● **What the task asks**
In the specification excerpt below, rewrite the paragraph beginning "The test suite is a required part" as a short list that keeps its main facts.

19. Security and Privacy Notes

Because this is a research prototype, security requirements are modest but should not be ignored.

Minimum requirements:

no arbitrary file path input from frontend
input validation on all API endpoints
optional session isolation if multiple users are supported later
stored critique text treated as user data
experiment exports should not leak server-local paths

20. Suggested Project Structure

project/
  app/
    api/
      routes_experiments.py
      routes_sessions.py
      routes_rounds.py
      routes_exports.py
    core/
      config.py
      logging.py
      schema.py
    engine/
      prompt_encoder.py
      steering_basis.py
      generation.py
      seeds.py
    samplers/
      base.py
      random_local.py
      exploit_orthogonal.py
      uncertainty.py
      thompson.py
      quality_diversity.py
    feedback/
      normalization.py
      validation.py
    updaters/
      base.py
      winner_copy.py
      winner_average.py
      linear_pref.py
      bradley_terry.py
      bayesian.py
    evaluation/
      metrics.py
      replay.py
      reports.py
    storage/
      db.py
      models.py
      repository.py
    frontend/
      templates/
        index.html
        setup.html
        session.html
        replay.html
      static/
        styles.css
        app.js
  tests/
    unit/
    integration/
    e2e/
    fixtures/
  scripts/
    run_dev.py
    export_session.py
    replay_session.py
  docs/
    specification.md

21. Test Suite Specification

The test suite is a required part of the research platform because correctness, comparability, and reproducibility are central.

● **Material shown**
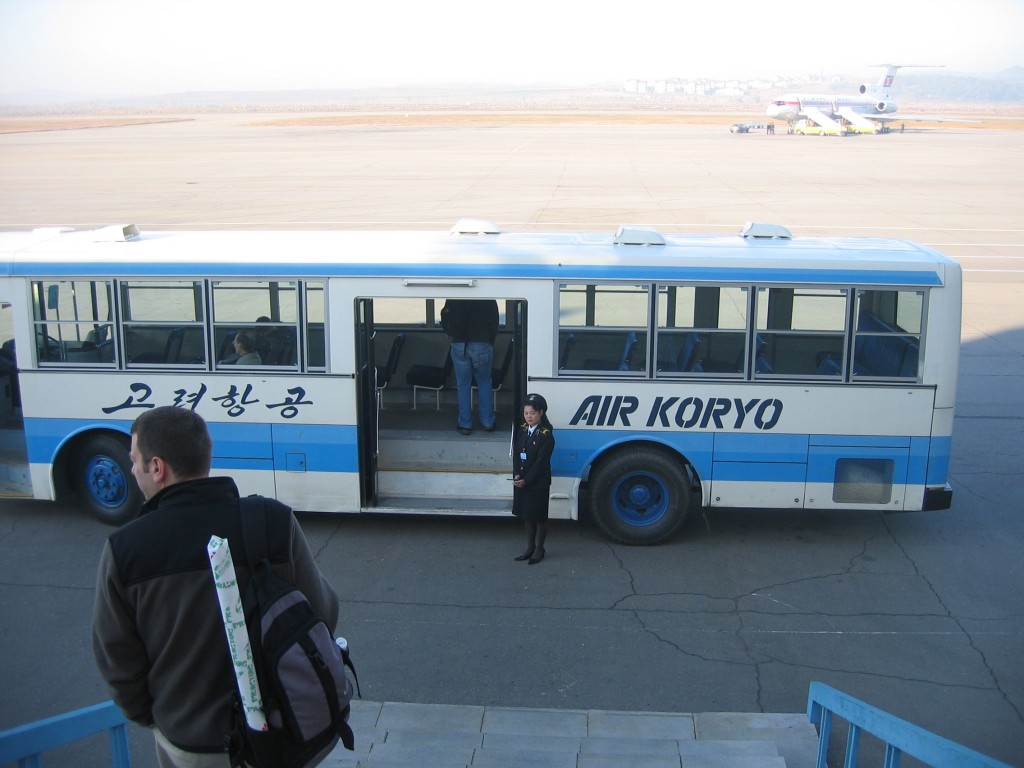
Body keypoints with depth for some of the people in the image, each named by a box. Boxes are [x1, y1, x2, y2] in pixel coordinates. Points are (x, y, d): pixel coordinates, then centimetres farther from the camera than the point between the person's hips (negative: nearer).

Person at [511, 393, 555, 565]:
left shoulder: (546, 435, -14)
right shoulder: (523, 430, 6)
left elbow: (541, 461, -18)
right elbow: (516, 454, 4)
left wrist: (526, 480, -20)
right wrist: (516, 475, -10)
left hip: (538, 483, -6)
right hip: (521, 481, 6)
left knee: (539, 517, 6)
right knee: (527, 515, 16)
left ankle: (539, 550, 18)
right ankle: (530, 548, 28)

● **Finished task**
The test suite is a required part of the research platform because three qualities are central:
- correctness
- comparability
- reproducibility